Quanto a levar uma vida completamente contrariado, questão sempre sensível e complexa, isso é capaz de ter um certo fundo de verdade, desde que retiremos o "completamente". Eu sou um grande fã do "Estou Além" do António Variações:

 

 

Isto sou eu. Na verdade, somos quase todos nós:

 

Esta insatisfação

Não consigo compreender

Sempre esta sensação

Que estou a perder

Tenho pressa de sair

Quero sentir ao chegar

Vontade de partir

P'ra outro lugar

 

Vou continuar a procurar o meu mundo, o meu lugar

Porque até aqui eu só

 

Estou bem

Aonde não estou

Porque eu só quero ir

Aonde eu não vou

Porque eu só estou bem

Aonde não estou

 

E já que estamos em maré musical, levem também com uma das mais belas canções da história da música portuguesa. Chama-se "Inquietação", é de José Mário Branco, e também me parece perfeita neste contexto:

 

 

Isto sou eu. Na verdade, somos quase todos nós:

 

É só inquietação, inquietação

Porquê, não sei

Porquê, não sei

Porquê, não sei ainda

 

Há sempre qualquer coisa que está para acontecer

Qualquer coisa que eu devia perceber

Porquê, não sei

Porquê, não sei

Porquê, não sei ainda

 

Cá dentro inquietação, inquietação

É só inquietação, inquietação

Porquê, não sei

Mas sei

É que não sei ainda

 

Há sempre qualquer coisa que eu tenho que fazer

Qualquer coisa que eu devia resolver

Porquê, não sei

Mas sei

Que essa coisa é que é linda.

▸ Dados em análise
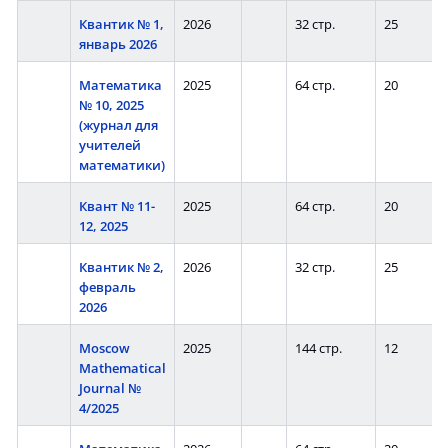
Квантик № 1,
2026
32 стр.
25
январь 2026
Математика
2025
64 стр.
20
№ 10, 2025
(журнал для
учителей
математики)
Квант № 11-
2025
64 стр.
20
12, 2025
Квантик № 2,
2026
32 стр.
25
февраль
2026
Moscow
2025
144 стр.
12
Mathematical
Journal №
4/2025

▸ Instruções
Responda às perguntas seguintes com base no excerto do documento:
(a) De quem é a canção "Estou Além"?
(b) Que palavra se deve retirar da ideia de levar uma vida contrariado para que ela tenha "um certo fundo de verdade"?
(c) Como se chama a canção de José Mário Branco citada no texto?

▸ Solução
(a) De António Variações.
(b) A palavra "completamente".
(c) Chama-se "Inquietação".